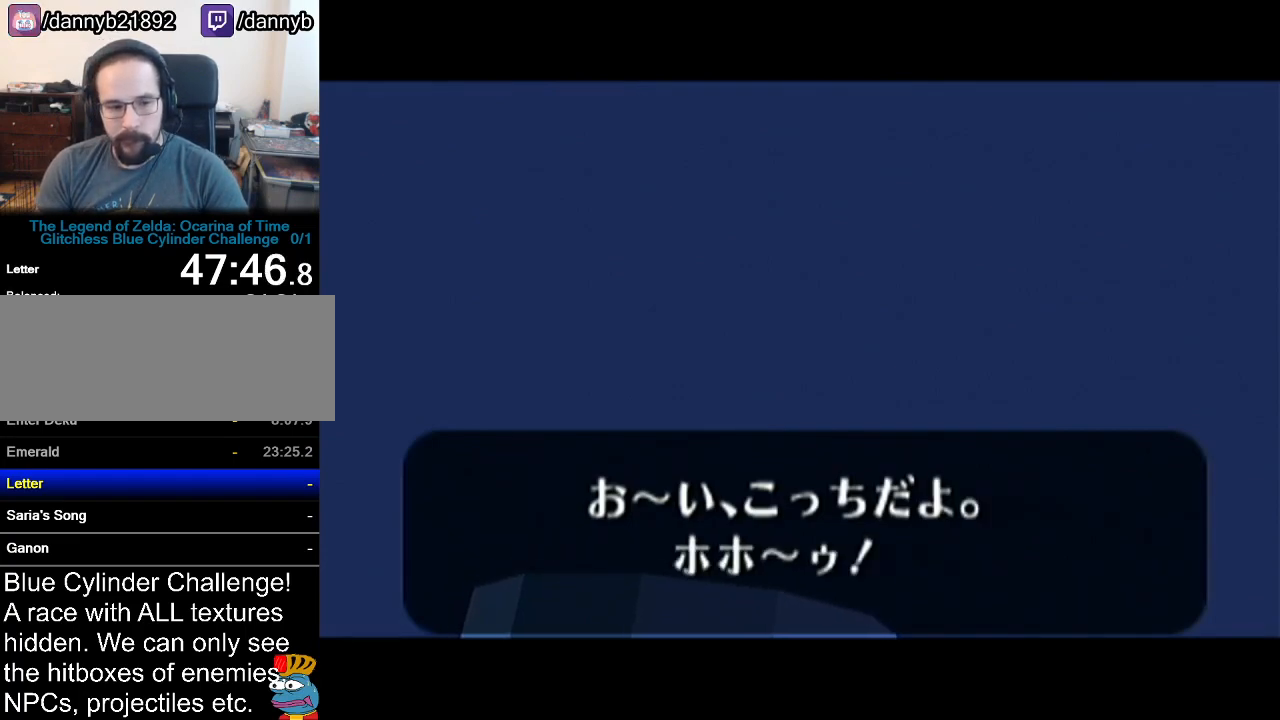
{"buttons": [], "left_stick": "center", "events": [[17, "A", "down"], [17, "B", "up"], [67, "A", "up"], [67, "B", "down"], [134, "A", "down"], [134, "B", "up"], [201, "A", "up"], [201, "B", "down"], [251, "A", "down"], [251, "B", "up"], [334, "A", "up"], [334, "B", "down"], [384, "A", "down"], [384, "B", "up"], [484, "A", "up"], [484, "B", "down"], [501, "B", "up"]]}
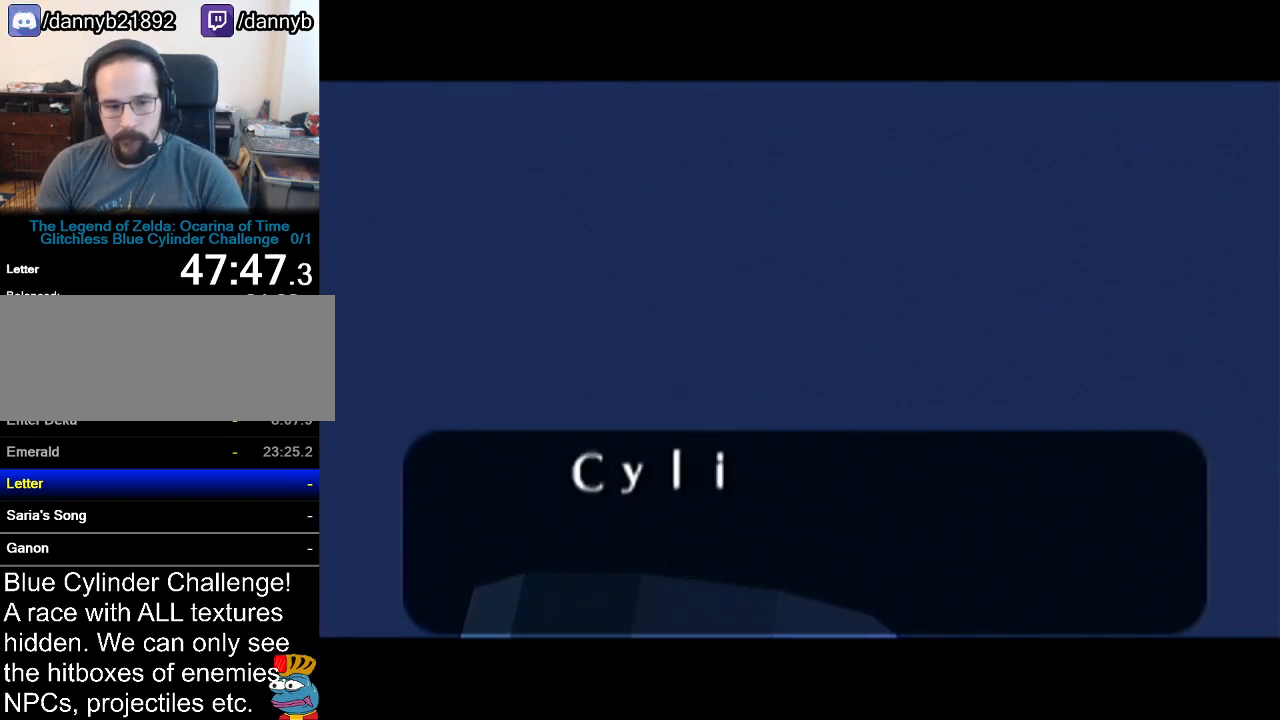
{"buttons": ["A"], "left_stick": "center", "events": [[33, "A", "down"], [83, "A", "up"], [100, "B", "down"], [133, "A", "down"], [133, "B", "up"], [234, "A", "up"], [234, "B", "down"], [250, "A", "down"], [250, "B", "up"], [317, "A", "up"], [317, "B", "down"], [384, "A", "down"], [384, "B", "up"], [450, "A", "up"], [450, "B", "down"], [500, "A", "down"], [500, "B", "up"]]}
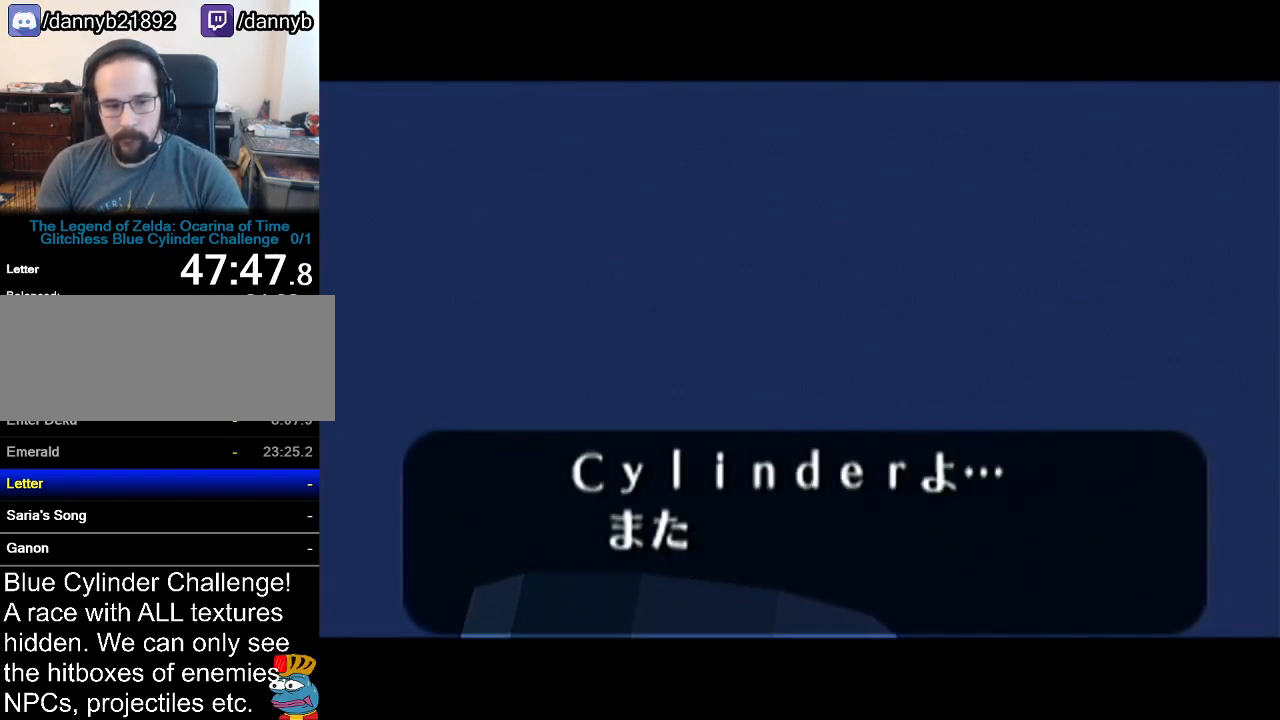
{"buttons": [], "left_stick": "center", "events": [[84, "A", "up"], [84, "B", "down"], [134, "A", "down"], [134, "B", "up"], [201, "A", "up"], [217, "B", "down"], [251, "B", "up"], [284, "A", "down"], [317, "A", "up"], [351, "B", "down"], [418, "A", "down"], [418, "B", "up"], [451, "A", "up"], [451, "B", "down"], [501, "B", "up"]]}
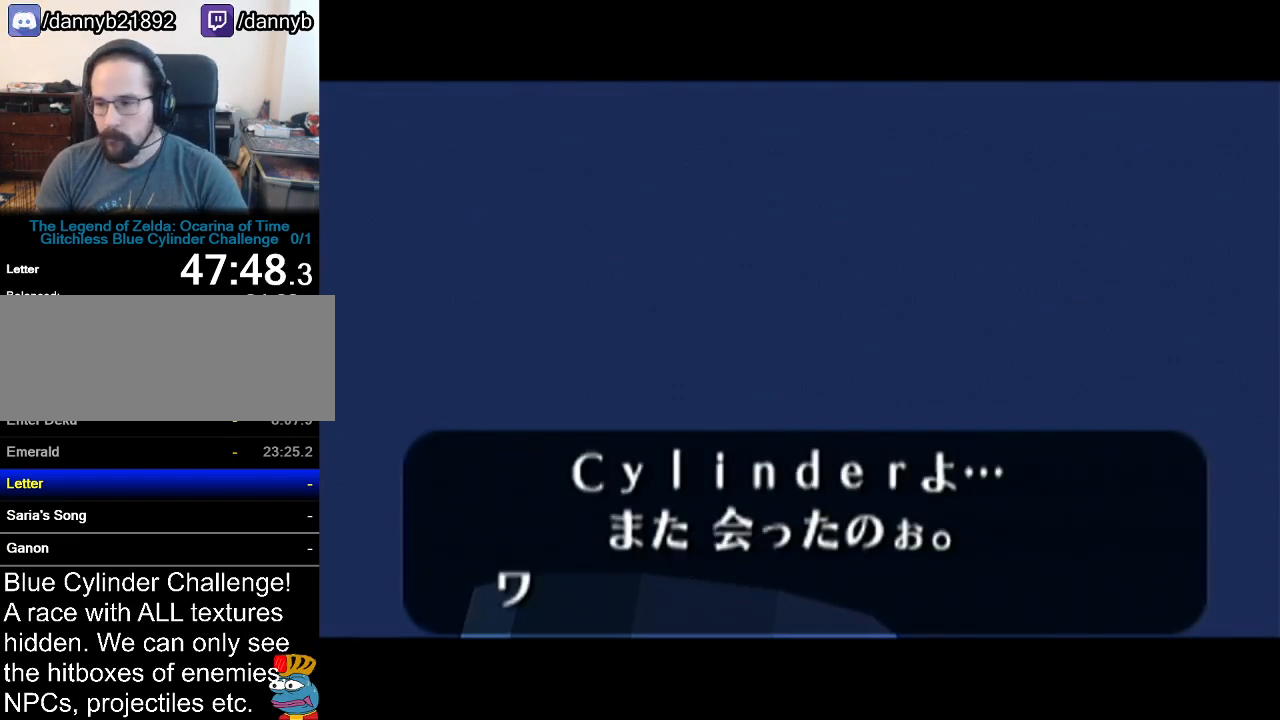
{"buttons": ["A"], "left_stick": "center", "events": [[33, "A", "down"], [67, "A", "up"], [100, "B", "down"], [133, "A", "down"], [133, "B", "up"], [200, "A", "up"], [200, "B", "down"], [250, "B", "up"], [284, "A", "down"], [334, "A", "up"], [350, "B", "down"], [384, "A", "down"], [384, "B", "up"], [450, "A", "up"], [484, "B", "down"], [500, "A", "down"], [500, "B", "up"]]}
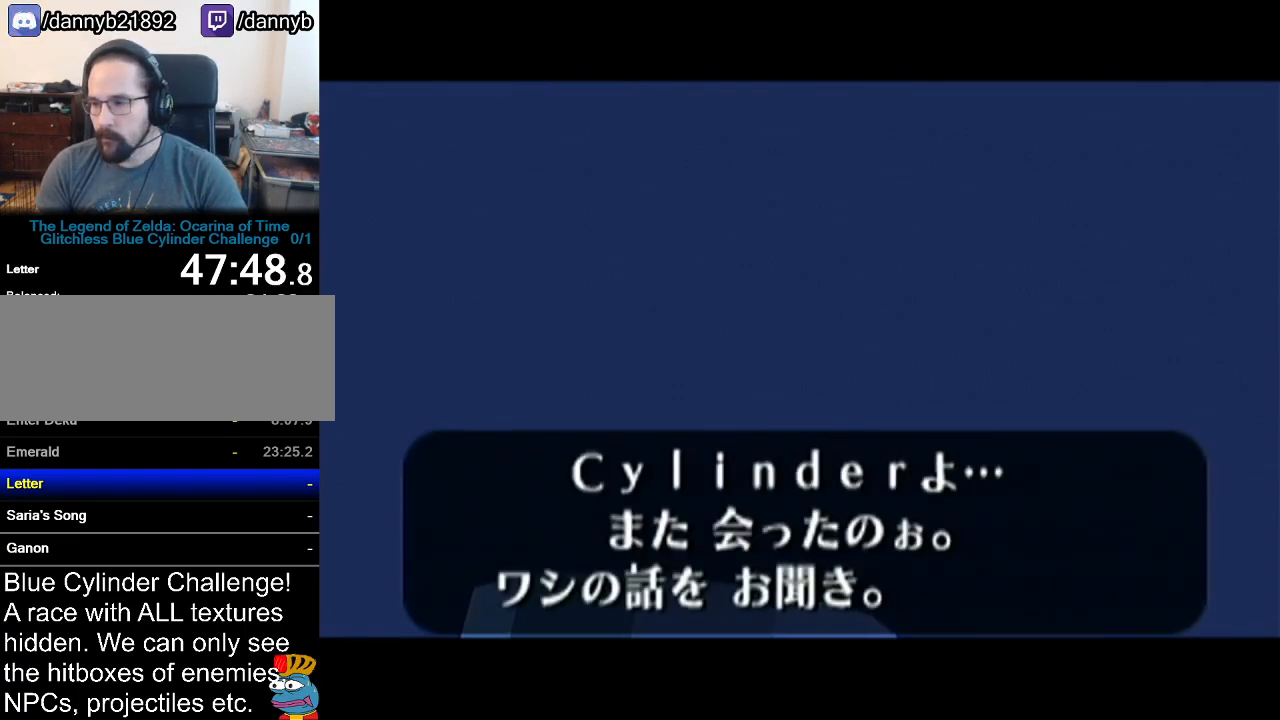
{"buttons": ["A"], "left_stick": "center", "events": [[67, "A", "up"], [67, "B", "down"], [134, "A", "down"], [134, "B", "up"], [134, "Z", "down"], [201, "A", "up"], [201, "B", "down"], [201, "Z", "up"], [267, "A", "down"], [267, "B", "up"], [267, "Z", "down"], [284, "Z", "up"], [317, "A", "up"], [317, "B", "down"], [351, "A", "down"], [351, "B", "up"], [351, "Z", "down"], [418, "Z", "up"], [451, "A", "up"], [451, "B", "down"], [468, "B", "up"], [501, "A", "down"]]}
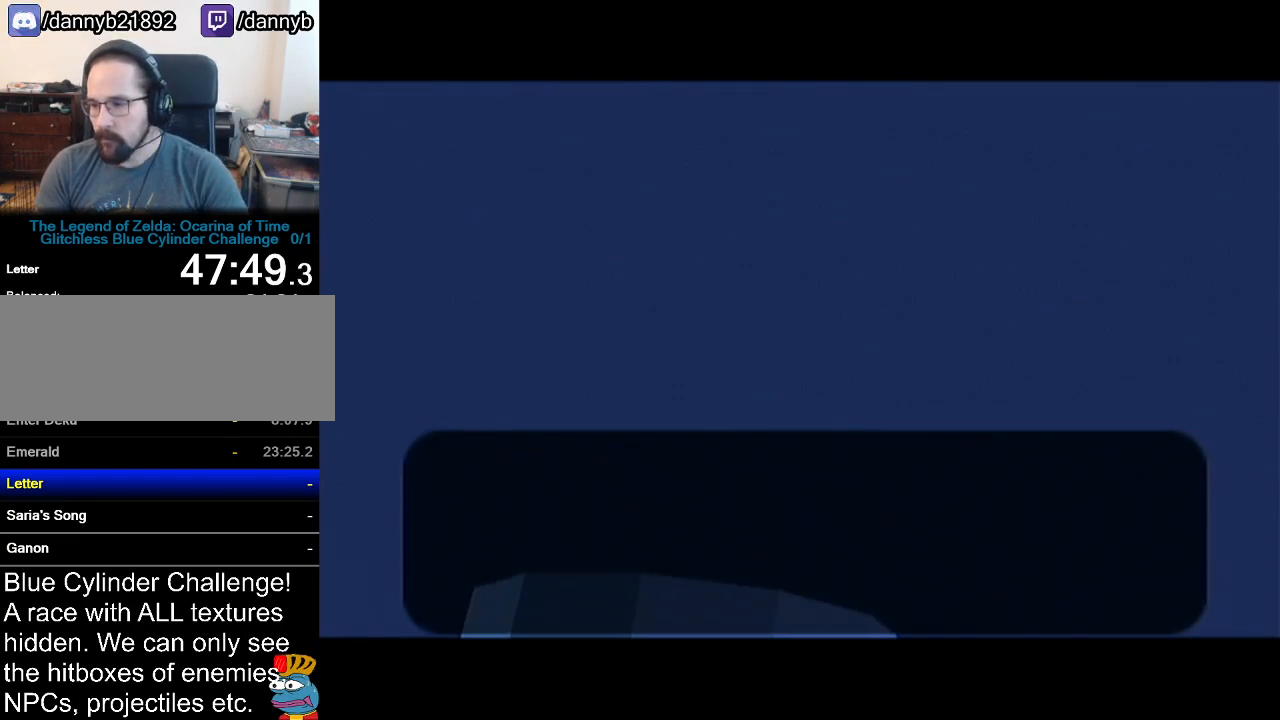
{"buttons": [], "left_stick": "center", "events": [[33, "A", "up"], [267, "B", "down"], [350, "B", "up"]]}
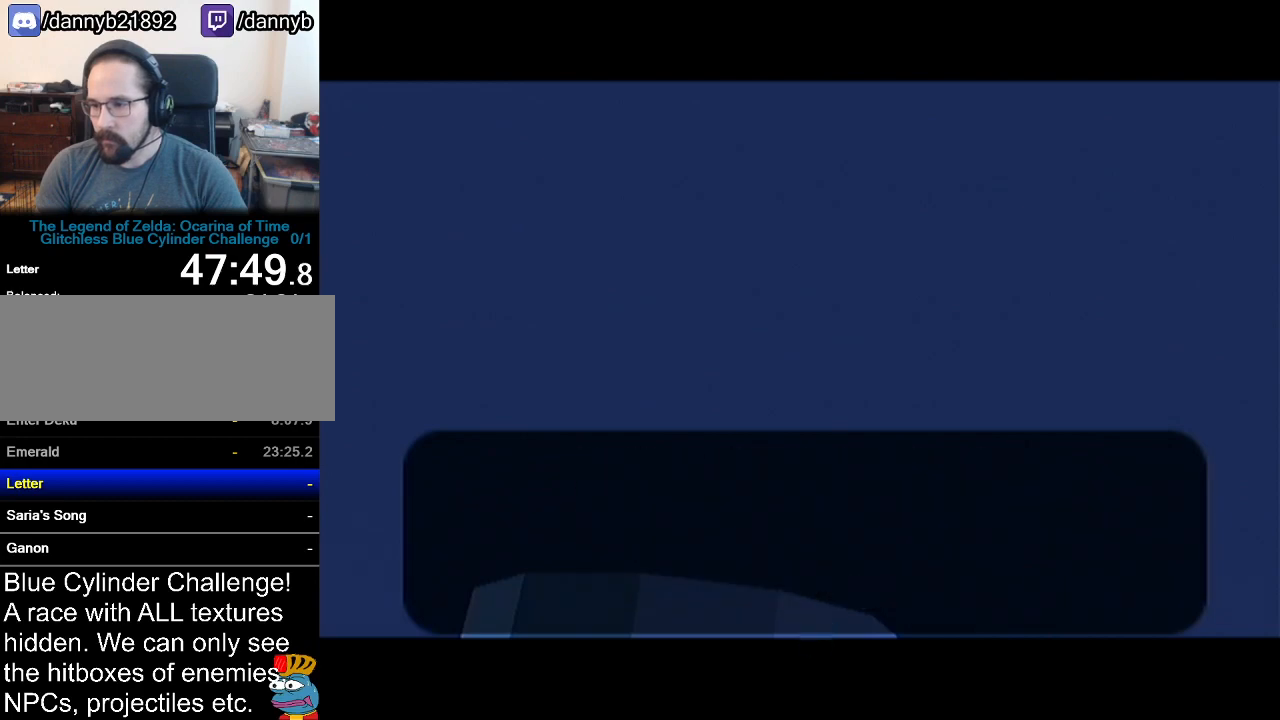
{"buttons": ["A", "B"], "left_stick": "center", "events": [[67, "B", "down"], [167, "B", "up"], [201, "left_stick", "down"], [351, "A", "down"], [351, "left_stick", "center"], [384, "A", "up"], [418, "B", "down"], [468, "A", "down"]]}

Work to complete
The job here is to write out the records exactly, pictures excluded.

Exercise response
{"buttons": [], "left_stick": "center", "events": [[17, "A", "down"], [17, "B", "up"], [67, "A", "up"], [67, "B", "down"], [134, "A", "down"], [134, "B", "up"], [201, "A", "up"], [201, "B", "down"], [251, "A", "down"], [251, "B", "up"], [334, "A", "up"], [334, "B", "down"], [384, "A", "down"], [384, "B", "up"], [484, "A", "up"], [484, "B", "down"], [501, "B", "up"]]}
{"buttons": ["A"], "left_stick": "center", "events": [[33, "A", "down"], [83, "A", "up"], [100, "B", "down"], [133, "A", "down"], [133, "B", "up"], [234, "A", "up"], [234, "B", "down"], [250, "A", "down"], [250, "B", "up"], [317, "A", "up"], [317, "B", "down"], [384, "A", "down"], [384, "B", "up"], [450, "A", "up"], [450, "B", "down"], [500, "A", "down"], [500, "B", "up"]]}
{"buttons": [], "left_stick": "center", "events": [[84, "A", "up"], [84, "B", "down"], [134, "A", "down"], [134, "B", "up"], [201, "A", "up"], [217, "B", "down"], [251, "B", "up"], [284, "A", "down"], [317, "A", "up"], [351, "B", "down"], [418, "A", "down"], [418, "B", "up"], [451, "A", "up"], [451, "B", "down"], [501, "B", "up"]]}
{"buttons": ["A"], "left_stick": "center", "events": [[33, "A", "down"], [67, "A", "up"], [100, "B", "down"], [133, "A", "down"], [133, "B", "up"], [200, "A", "up"], [200, "B", "down"], [250, "B", "up"], [284, "A", "down"], [334, "A", "up"], [350, "B", "down"], [384, "A", "down"], [384, "B", "up"], [450, "A", "up"], [484, "B", "down"], [500, "A", "down"], [500, "B", "up"]]}
{"buttons": ["A"], "left_stick": "center", "events": [[67, "A", "up"], [67, "B", "down"], [134, "A", "down"], [134, "B", "up"], [134, "Z", "down"], [201, "A", "up"], [201, "B", "down"], [201, "Z", "up"], [267, "A", "down"], [267, "B", "up"], [267, "Z", "down"], [284, "Z", "up"], [317, "A", "up"], [317, "B", "down"], [351, "A", "down"], [351, "B", "up"], [351, "Z", "down"], [418, "Z", "up"], [451, "A", "up"], [451, "B", "down"], [468, "B", "up"], [501, "A", "down"]]}
{"buttons": [], "left_stick": "center", "events": [[33, "A", "up"], [267, "B", "down"], [350, "B", "up"]]}
{"buttons": ["A", "B"], "left_stick": "center", "events": [[67, "B", "down"], [167, "B", "up"], [201, "left_stick", "down"], [351, "A", "down"], [351, "left_stick", "center"], [384, "A", "up"], [418, "B", "down"], [468, "A", "down"]]}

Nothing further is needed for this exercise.